December 10, 2018: Half-Day Tutorial

Tutorial III: Role of Adversaries in Deep Learning

link to presentation

Organizers: Mayank Vatsa (IIIT Delhi, India), Richa Singh (IIIT Delhi, India), Nalini Ratha (IBM T. J. Watson Research Center, USA)

Description:The Deep neural network architecture based models have high expressive power and learning capacity. However, they are essentially a black box method since it is not easy to mathematically formulate the functions that are learned within its many layers of representation. Realizing this, many researchers have started to design methods to exploit the drawbacks of deep learning based algorithms questioning their robustness and exposing their singularities. However, adversarial attacks on automated classification systems has been an area of interest for a long time. In 2002, Ratha et al. proposed eight points of attacks on a biometric system and several of these attacks are relevant for non-biometric classification tasks as well, including object recognition and autonomous driving. For instance, the adversary can operate at the input level or the decision level, and lead to incorrect prediction results by the classifier. Therefore, it is important to detect the adversarial perturbations and mitigate the effect caused due to such adversaries.

The research on adversarial learning has three key components: (i) creating adversarial images, (ii) detecting whether an image is adversely altered or not, and (iii) mitigating the effect of the adversarial perturbation process. These adversaries create different kinds of effect on the input and detecting them requires the application of a combination of hand-crafted as well as learnt features; for instance, some of the existing attacks can be detected using principal components while some hand-crafted attacks can be detected using well defined image processing operations. This tutorial will focus on these three key ideas related to adversarial learning (aka perturbations, detection, and mitigation), building from basics of neural network, deep learning, adversarial learning to discussing new algorithms for detection and mitigation, and conclude with some of the research questions in this spectrum.

Target audience and Prerequisite:

This tutorial will be relevant to researchers and graduate students working in adversarial pattern recognition and deep learning. It is expected that the attendees will have fundamental knowledge of machine learning.

Outline of Tutorial:

The tutorial is planned to be organized under following broad sections and the duration will be around 4 hours.

  • Introduction to Neural Networks
  • Deep learning architectures
  • What is Adversarial Perturbation?
  • How adversarial perturbations affect deep learning based recognition algorithms?
  • Simple algorithm for creating adversarial perturbations
  • Popular algorithms for adversarial pattern perturbations
  • How to detect perturbations?

**RECORD LIST:**
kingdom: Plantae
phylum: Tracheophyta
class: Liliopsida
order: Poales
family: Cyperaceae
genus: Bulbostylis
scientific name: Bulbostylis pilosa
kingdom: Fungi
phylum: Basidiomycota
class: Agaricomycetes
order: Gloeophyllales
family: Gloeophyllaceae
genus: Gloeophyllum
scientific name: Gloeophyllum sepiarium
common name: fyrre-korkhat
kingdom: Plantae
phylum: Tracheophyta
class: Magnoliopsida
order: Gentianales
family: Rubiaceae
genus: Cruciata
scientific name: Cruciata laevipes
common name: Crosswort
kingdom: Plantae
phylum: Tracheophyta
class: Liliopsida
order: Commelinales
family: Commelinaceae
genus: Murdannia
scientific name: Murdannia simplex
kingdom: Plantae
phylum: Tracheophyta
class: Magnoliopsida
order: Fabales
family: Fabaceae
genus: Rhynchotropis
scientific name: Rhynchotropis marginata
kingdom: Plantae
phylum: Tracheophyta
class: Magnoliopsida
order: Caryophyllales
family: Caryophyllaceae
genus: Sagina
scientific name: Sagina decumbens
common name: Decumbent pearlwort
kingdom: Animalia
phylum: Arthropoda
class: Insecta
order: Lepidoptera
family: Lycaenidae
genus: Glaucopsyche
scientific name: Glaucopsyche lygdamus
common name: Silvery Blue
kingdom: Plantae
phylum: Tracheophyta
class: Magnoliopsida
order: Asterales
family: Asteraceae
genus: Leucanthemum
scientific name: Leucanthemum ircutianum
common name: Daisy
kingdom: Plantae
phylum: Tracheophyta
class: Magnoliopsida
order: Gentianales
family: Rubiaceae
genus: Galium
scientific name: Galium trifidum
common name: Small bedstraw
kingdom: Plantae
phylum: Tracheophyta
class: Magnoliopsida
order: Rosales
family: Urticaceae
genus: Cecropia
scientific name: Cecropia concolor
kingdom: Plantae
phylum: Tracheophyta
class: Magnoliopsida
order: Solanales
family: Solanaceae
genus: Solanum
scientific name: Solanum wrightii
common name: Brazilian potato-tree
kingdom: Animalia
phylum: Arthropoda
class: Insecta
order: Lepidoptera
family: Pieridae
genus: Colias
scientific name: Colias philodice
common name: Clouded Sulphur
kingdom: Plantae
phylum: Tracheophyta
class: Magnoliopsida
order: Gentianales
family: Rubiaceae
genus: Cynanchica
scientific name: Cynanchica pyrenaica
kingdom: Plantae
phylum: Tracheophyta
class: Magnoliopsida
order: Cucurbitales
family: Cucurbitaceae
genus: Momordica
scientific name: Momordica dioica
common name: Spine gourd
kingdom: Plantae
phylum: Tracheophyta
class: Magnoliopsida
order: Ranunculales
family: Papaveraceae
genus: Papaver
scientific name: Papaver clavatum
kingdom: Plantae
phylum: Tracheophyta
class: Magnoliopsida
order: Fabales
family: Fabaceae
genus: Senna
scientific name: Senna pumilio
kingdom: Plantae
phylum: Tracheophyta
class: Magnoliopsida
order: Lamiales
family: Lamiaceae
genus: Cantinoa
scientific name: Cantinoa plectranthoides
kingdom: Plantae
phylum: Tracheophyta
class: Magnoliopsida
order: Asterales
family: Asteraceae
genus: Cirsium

**REQUIRED TASK 1:** In the tutorial description, rewrite the paragraph that begins "The research on adversarial learning has three key components" as a list, keeping its main facts.
**REQUIRED TASK 2:** Extend the adversarial deep learning tutorial text, picking up after its last line.

**RIGHT ANSWER 1:**
- Adversarial learning research has three key components:
  1. Creating adversarial images
  2. Detecting whether an image has been adversely altered
  3. Mitigating the effect of the adversarial perturbation
- Adversaries affect the input in different ways, so detecting them takes a mix of hand-crafted and learned features. Some existing attacks can be detected with principal components. Some hand-crafted attacks can be detected with well-defined image processing operations.
- The tutorial centers on these three ideas (perturbation, detection and mitigation). It builds from the basics of neural networks, deep learning and adversarial learning to new detection and mitigation algorithms, and it closes with open research questions in the area.

**RIGHT ANSWER 2:**
  • Popular algorithms for adversarial perturbation detection in deep learning framework
  • What is Mitigation wrt Adversarial Perturbation?
  • Algorithms for mitigating the effect of perturbation
  • Future research ideas


Mayank Vatsa received the M.S. and Ph.D. degrees in computer science from West Virginia University, Morgantown, USA, in 2005 and 2008, respectively. He is currently an Associate Professor with the IIIT Delhi, India and Adjunct Associate Professor at West Virginia University, USA. He is also the Head for the Infosys Center on Artificial Intelligence at IIIT Delhi. His research has been funded by UIDAI and DeitY Government of India. He has authored over 200 publications in refereed journals, book chapters, and conferences. His areas of interest are biometrics, image processing, computer vision, and information fusion. He is a recipient of the AR Krishnaswamy Faculty Research Fellowship, the FAST Award by DST, India, and several best paper and best poster awards in international conferences. He is also the Vice President (Publications) of IEEE Biometrics Council, an Associate Editor of the IEEE ACCESS, and an Area Editor of Information Fusion (Elsevier). He served as the PC Co-Chair of ICB 2013, IJCB 2014, and ISBA 2017.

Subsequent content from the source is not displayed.